Consuelo argentino: deporte mundial también en crisis

El basquetbolista argentino Manu Ginóbili, como otras estrellas de la NBA, no podrá jugar por el paro que decretó el sindicato de jugadores tras el fracaso de las conversaciones salariales.
El basquetbolista argentino Manu Ginóbili, como otras estrellas de la NBA, no podrá jugar por el paro que decretó el sindicato de jugadores tras el fracaso de las conversaciones salariales.
La crisis económica no sólo es del fútbol argentino, sino del deporte mundial en general. La NBA entró en «lockout», ya que los clubes y el sindicato de jugadores no han llegado a un acuerdo, y el baloncesto estadounidense quedará paralizado, tras la reunión que ayer mantuvieron en Nueva York los representantes de los clubes, el comisionado David Stern y el sindicato de jugadores.

«Los jugadores quieren seguir jugando al baloncesto y estamos muy decepcionados», dijo Billy Hunter, líder del sindicato de jugadores después que las conversaciones salariales fracasaran. La NBA decreta así un paro por primera vez desde la campaña 1998-99, la única ocasión en que la NBA entró en una huelga.

«Tratamos de evitar el bloqueo», dijo Matt Bonner, un jugador y miembro del comité ejecutivo del sindicato. «Lamentablemente, no pudimos llegar a un acuerdo». El paro deja en suspenso todos los negocios de la Liga, incluyendo los cambios entre equipos y las firmas de agentes libres, actividades que debían empezar hoy.

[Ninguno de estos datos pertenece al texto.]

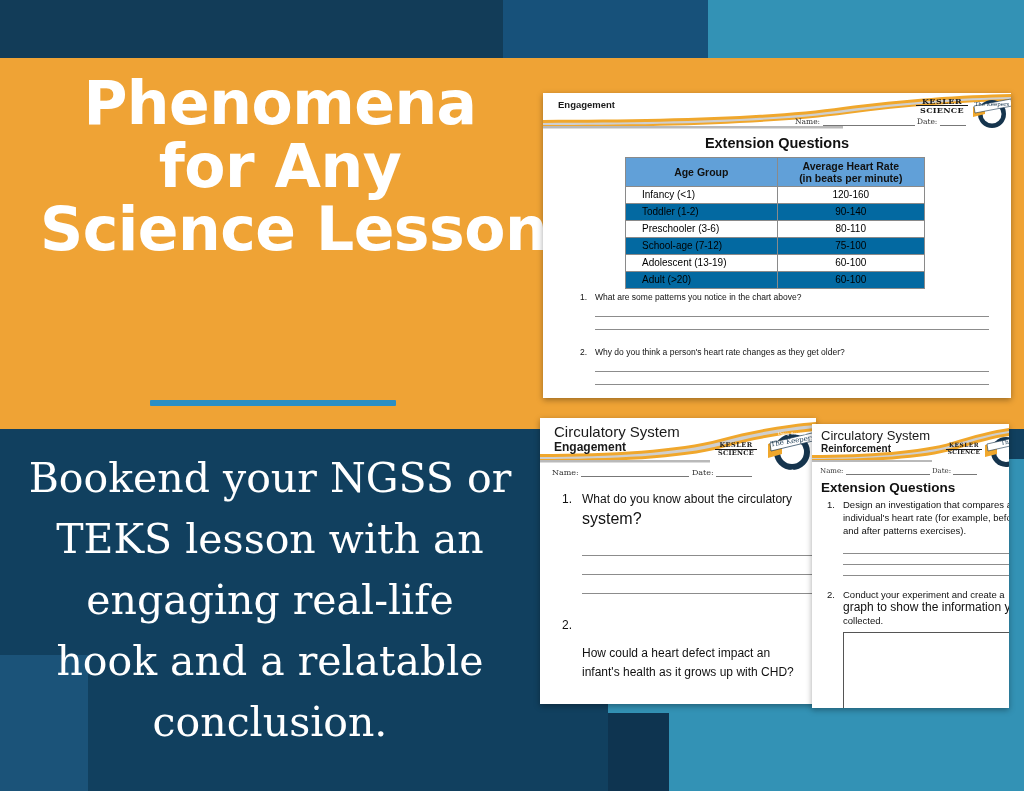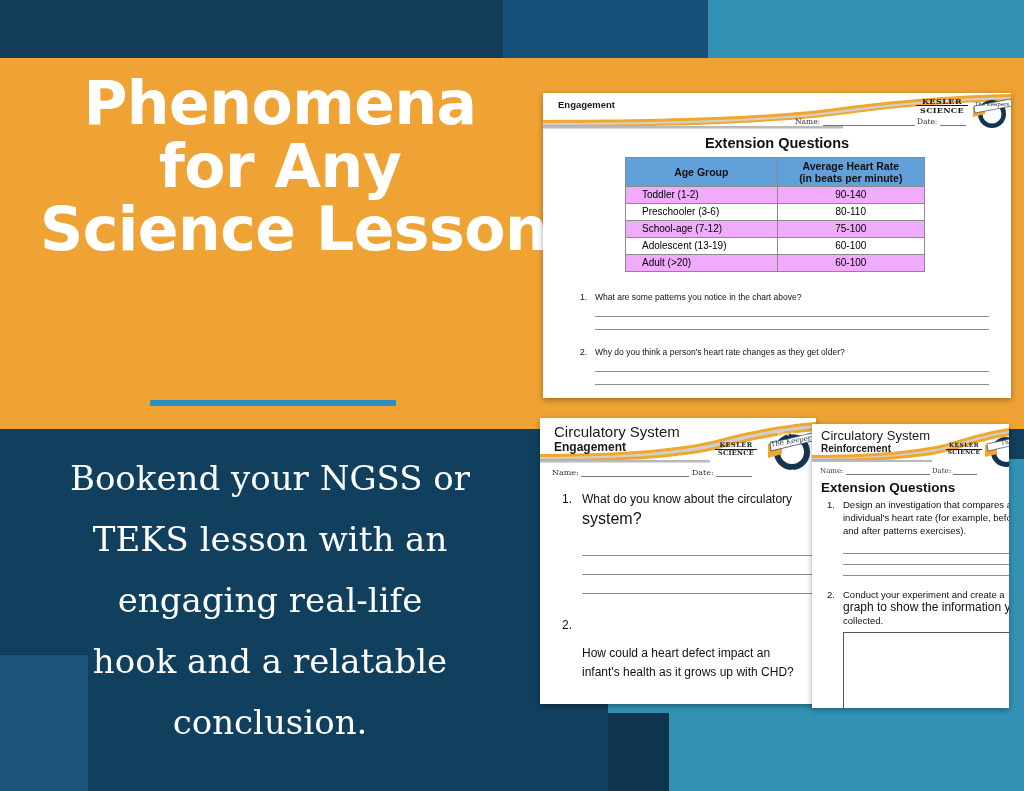--- a/index.html
+++ b/index.html
@@ -42,21 +42,21 @@
   }
 
   
   .subtitle-wrap {
     position:absolute; left:20px; top:448px; width:500px;
     text-align:center;
   }
   .subtitle-line {
     font-family:"DejaVu Serif", serif;
     color:#ffffff;
-    font-size:34px;
+    font-size:41px;
     line-height:61px;
     white-space:nowrap;
   }
 
   
   .sheet {
     position:absolute; background:#ffffff;
     box-shadow:0 2px 6px rgba(0,0,0,.35);
     overflow:hidden;
   }
@@ -104,21 +104,21 @@
   table.hr-table th, table.hr-table td {
     border:1px solid #8a8a8a;
     padding:2px 16px;
   }
   table.hr-table th {
     background:#61a0d8; color:#111; font-weight:bold; text-align:center;
     font-size:10.5px; line-height:12px;
   }
   table.hr-table td { font-size:10px; line-height:12px; }
   table.hr-table td.c2 { text-align:center; }
-  table.hr-table tr.alt td { background:#f0abfc; }
+  table.hr-table tr.alt td { background:#0369a1; }
   table.hr-table tr.plain td { background:#ffffff; }
 
   
   .qlist { position:absolute; }
   .qitem { position:relative; display:flex; }
   .qnum {
     font-family:"Liberation Sans", sans-serif; color:#111;
     flex:0 0 auto; text-align:right;
   }
   .qtext { font-family:"Liberation Sans", sans-serif; color:#111; }
@@ -191,20 +191,24 @@
       <thead>
         <tr>
           <th style="width:152px;">Age Group</th>
           <th style="width:148px;margin-top:45px;">
             <span>Average Heart Rate</span><br>
             <span>(in beats per minute)</span>
           </th>
         </tr>
       </thead>
       <tbody>
+        <tr class="plain">
+          <td>Infancy (&lt;1)</td>
+          <td class="c2">120-160</td>
+        </tr>
         <tr class="alt">
           <td>Toddler (1-2)</td>
           <td class="c2">90-140</td>
         </tr>
         <tr class="plain">
           <td>Preschooler (3-6)</td>
           <td class="c2">80-110</td>
         </tr>
         <tr class="alt">
           <td>School-age (7-12)</td>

Ésta es la segunda liga profesional estadounidense que entra en paro laboral, luego del bloqueo establecido por los dueños de equipo de la NFL. La huelga del fútbol americano entra en su día 107 de vigencia sin que propietarios y jugadores hayan llegado a un acuerdo para el reparto de multimillonarias ganancias. Además, la situación en el fútbol europeo está atravesando uno de los peores momentos.

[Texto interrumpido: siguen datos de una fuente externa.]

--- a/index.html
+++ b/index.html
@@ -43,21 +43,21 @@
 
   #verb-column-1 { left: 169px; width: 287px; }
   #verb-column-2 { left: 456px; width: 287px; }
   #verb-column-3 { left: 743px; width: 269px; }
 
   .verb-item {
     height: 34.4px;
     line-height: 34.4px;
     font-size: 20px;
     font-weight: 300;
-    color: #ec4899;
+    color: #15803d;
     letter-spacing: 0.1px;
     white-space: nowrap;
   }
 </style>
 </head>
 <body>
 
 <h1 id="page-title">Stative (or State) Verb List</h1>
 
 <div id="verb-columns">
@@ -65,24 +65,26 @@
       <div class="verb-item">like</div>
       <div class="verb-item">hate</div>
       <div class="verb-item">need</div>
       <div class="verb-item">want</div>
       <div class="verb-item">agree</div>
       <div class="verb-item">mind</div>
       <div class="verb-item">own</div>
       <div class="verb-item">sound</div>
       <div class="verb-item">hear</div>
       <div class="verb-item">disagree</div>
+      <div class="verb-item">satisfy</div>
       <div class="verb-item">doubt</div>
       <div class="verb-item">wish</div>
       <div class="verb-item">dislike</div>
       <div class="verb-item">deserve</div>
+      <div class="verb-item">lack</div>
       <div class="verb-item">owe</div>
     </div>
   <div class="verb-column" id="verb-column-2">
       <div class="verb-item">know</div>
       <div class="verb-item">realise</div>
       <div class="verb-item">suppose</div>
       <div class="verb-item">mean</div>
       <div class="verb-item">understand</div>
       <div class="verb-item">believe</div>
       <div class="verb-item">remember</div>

De esta forma, 31 jugadores de primera división española quedaron libres este año y pasan así a engrosar la extensa nómina de trabajadores sin empleo. La grave situación económica que están atravesando los clubes españoles ha hecho que en esta campaña no sean tantos los jugadores que se quedan sin equipo. La mayoría está aceptando renovar su contrato a precios muy bajos ante la posibilidad de quedarse un año en blanco, algo impensable hace una década. Esto ha provocado, además, que los clubes echen mano cada vez más a los inferiores, algo que desde la prensa deportiva española consideran positivo. Así parece que la situación económica de River se asemeja a la realidad que se vive en todo el mundo.